Head to head
Old vs new tax regime
The new regime is now the default. It has lower slab rates and a bigger standard deduction (₹75,000), and makes income up to ₹12 lakh effectively tax-free — but it scraps almost every exemption.
The old regime taxes more on paper, but rewards you for 80C investments, 80D health premiums, HRA and home-loan interest. Whether it wins comes down to one question: how much do you actually claim?

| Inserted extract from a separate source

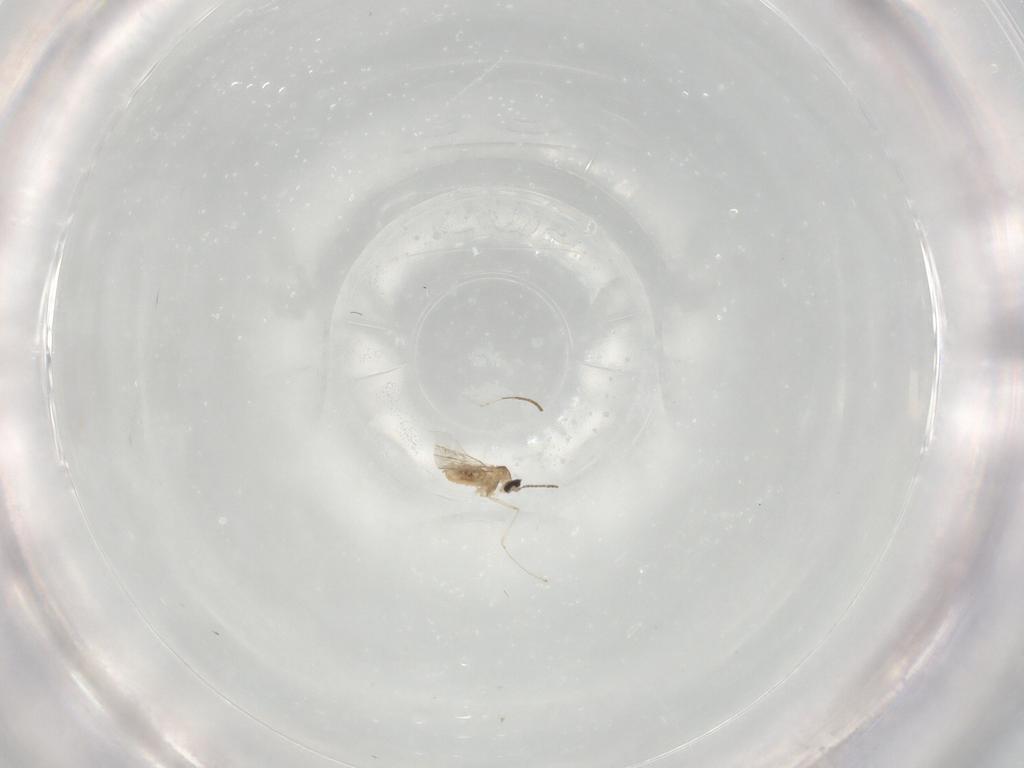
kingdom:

| New regime | Old regime | |
|---|---|---|
| Standard deduction | ₹75,000 | ₹50,000 |
| Tax-free up to (rebate) | ₹12L taxable | ₹5L taxable |
| 80C / 80D / HRA | Not allowed | Allowed |
| Home-loan interest | Not allowed (self-occupied) | Up to ₹2L |
| Slab rates | Lower | Higher |
| Best for | Few deductions | Heavy deductions |
Pick New regime if…
- You don't have big 80C/80D investments or rent to claim.
- You're early-career and prefer take-home over locking money in tax-savers.
- Your taxable income is at or below ₹12 lakh.
Pick Old regime if…
- You max 80C (₹1.5L), pay health premiums, and claim HRA or home-loan interest.
- Your total deductions comfortably exceed ~₹3.5–4 lakh.
- You'd invest in ELSS/PPF anyway, so the lock-in isn't a sacrifice.
The verdict
If you claim serious deductions, the old regime often still wins. If you don't — which is most young earners — the new regime almost always leaves more in your hand and skips the paperwork. Don't guess: run your exact numbers through both.
Common questions
- Is income up to ₹12 lakh really tax-free in the new regime?
- Yes, for FY 2025-26 the Section 87A rebate makes tax zero up to ₹12 lakh of taxable income (about ₹12.75 lakh gross for salaried, after the ₹75,000 standard deduction). Earn more and normal slabs apply, with marginal relief near the threshold.
- Can I switch between regimes?
- Salaried people without business income can choose afresh every year at filing. Those with business income face restrictions on switching back to the new regime once they opt out.